=== Section Start ===

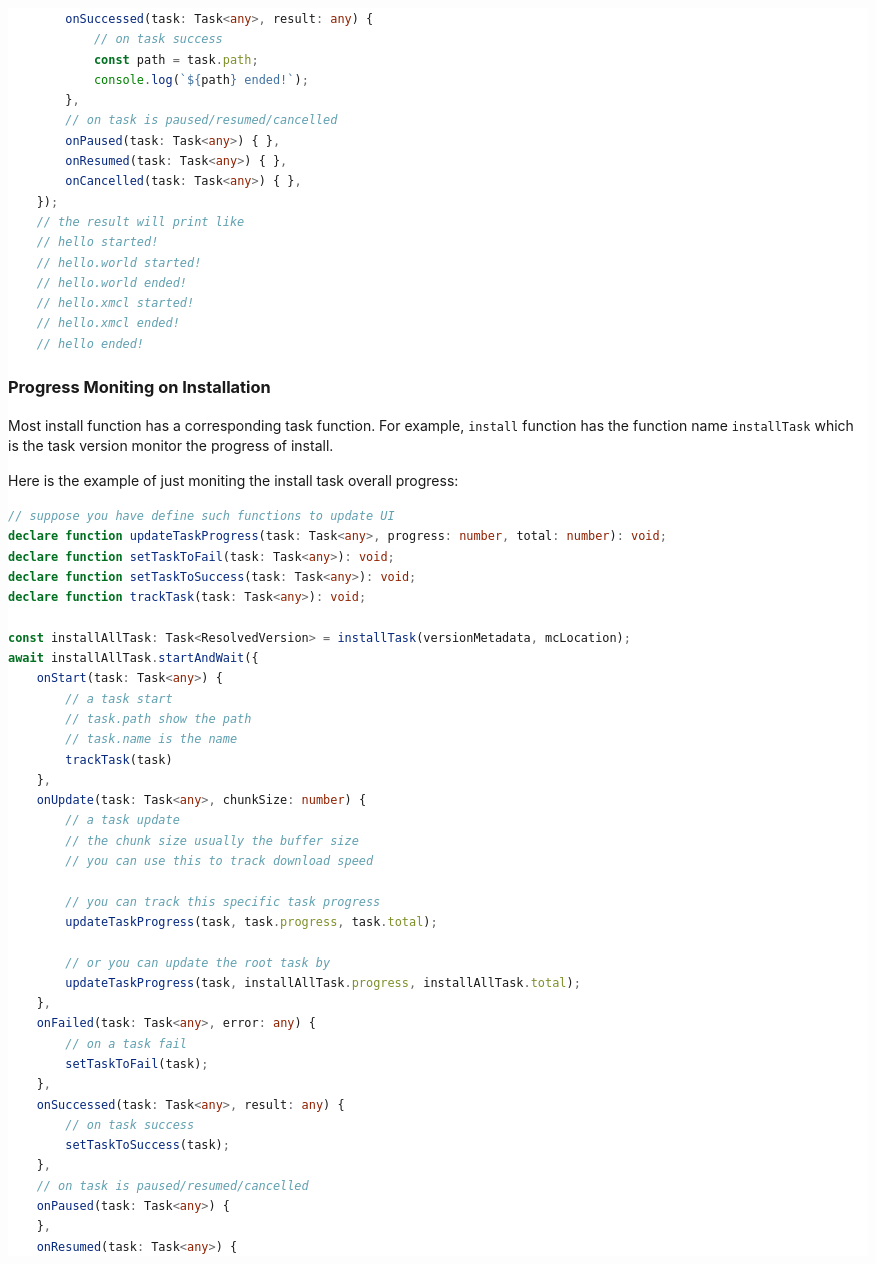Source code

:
 ```ts
        onSuccessed(task: Task<any>, result: any) {
            // on task success
            const path = task.path;
            console.log(`${path} ended!`);
        },
        // on task is paused/resumed/cancelled
        onPaused(task: Task<any>) { },
        onResumed(task: Task<any>) { },
        onCancelled(task: Task<any>) { },
    });
    // the result will print like
    // hello started!
    // hello.world started!
    // hello.world ended!
    // hello.xmcl started!
    // hello.xmcl ended!
    // hello ended!
```

### Progress Moniting on Installation

Most install function has a corresponding task function. For example, `install` function has the function name `installTask` which is the task version monitor the progress of install.

Here is the example of just moniting the install task overall progress: 

```ts
// suppose you have define such functions to update UI
declare function updateTaskProgress(task: Task<any>, progress: number, total: number): void;
declare function setTaskToFail(task: Task<any>): void;
declare function setTaskToSuccess(task: Task<any>): void;
declare function trackTask(task: Task<any>): void;

const installAllTask: Task<ResolvedVersion> = installTask(versionMetadata, mcLocation);
await installAllTask.startAndWait({
    onStart(task: Task<any>) {
        // a task start
        // task.path show the path
        // task.name is the name
        trackTask(task)
    },
    onUpdate(task: Task<any>, chunkSize: number) {
        // a task update
        // the chunk size usually the buffer size
        // you can use this to track download speed

        // you can track this specific task progress
        updateTaskProgress(task, task.progress, task.total);

        // or you can update the root task by
        updateTaskProgress(task, installAllTask.progress, installAllTask.total);
    },
    onFailed(task: Task<any>, error: any) {
        // on a task fail
        setTaskToFail(task);
    },
    onSuccessed(task: Task<any>, result: any) {
        // on task success
        setTaskToSuccess(task);
    },
    // on task is paused/resumed/cancelled
    onPaused(task: Task<any>) {
    },
    onResumed(task: Task<any>) {
```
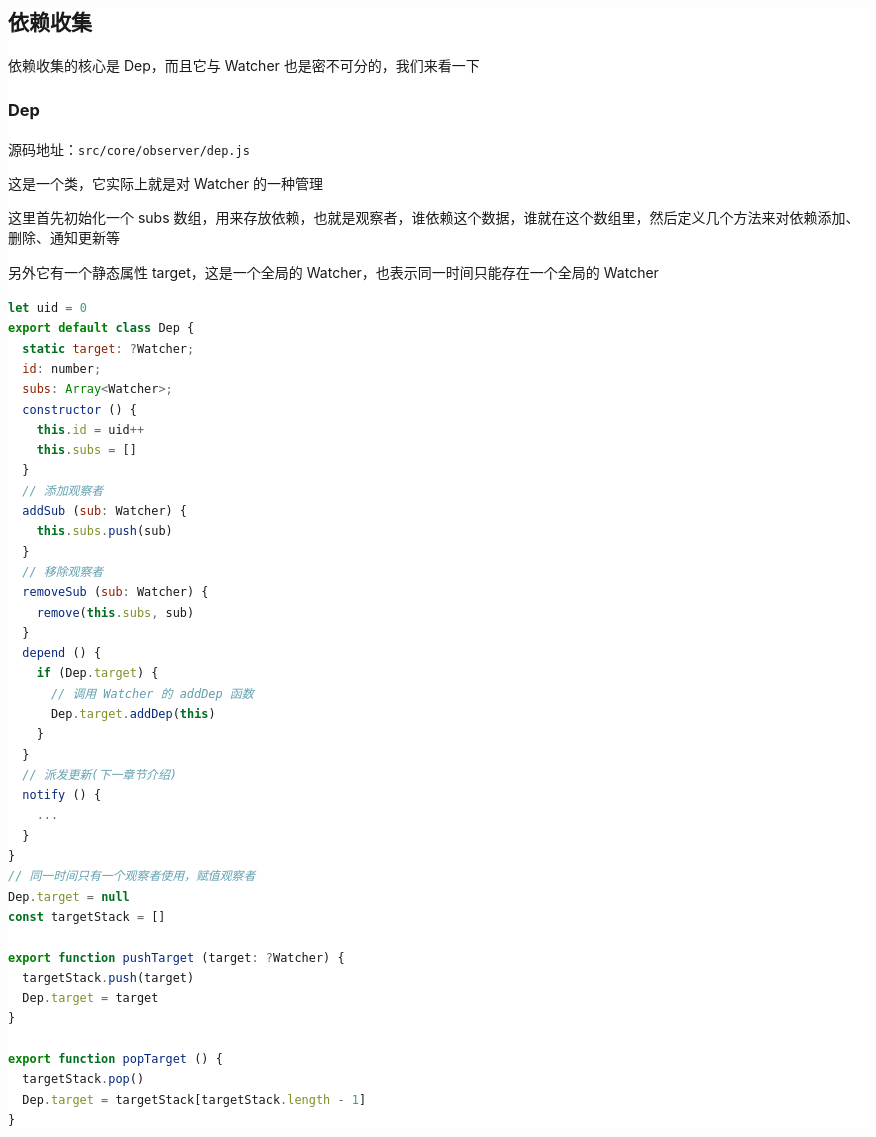 ## 依赖收集

依赖收集的核心是 Dep，而且它与 Watcher 也是密不可分的，我们来看一下

### Dep

源码地址：`src/core/observer/dep.js`

这是一个类，它实际上就是对 Watcher 的一种管理

这里首先初始化一个 subs 数组，用来存放依赖，也就是观察者，谁依赖这个数据，谁就在这个数组里，然后定义几个方法来对依赖添加、删除、通知更新等

另外它有一个静态属性 target，这是一个全局的 Watcher，也表示同一时间只能存在一个全局的 Watcher

```js
let uid = 0
export default class Dep {
  static target: ?Watcher;
  id: number;
  subs: Array<Watcher>;
  constructor () {
    this.id = uid++
    this.subs = []
  }
  // 添加观察者
  addSub (sub: Watcher) {
    this.subs.push(sub)
  }
  // 移除观察者
  removeSub (sub: Watcher) {
    remove(this.subs, sub)
  }
  depend () {
    if (Dep.target) {
      // 调用 Watcher 的 addDep 函数
      Dep.target.addDep(this)
    }
  }
  // 派发更新(下一章节介绍)
  notify () {
    ...
  }
}
// 同一时间只有一个观察者使用，赋值观察者
Dep.target = null
const targetStack = []

export function pushTarget (target: ?Watcher) {
  targetStack.push(target)
  Dep.target = target
}

export function popTarget () {
  targetStack.pop()
  Dep.target = targetStack[targetStack.length - 1]
}
```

=== Section End ===

**WHAT THE EXERCISE ASKS**
What lines in the data hold the word "started"? Return them.

**RESPONSE BOX**
    // hello started!
    // hello.world started!
    // hello.xmcl started!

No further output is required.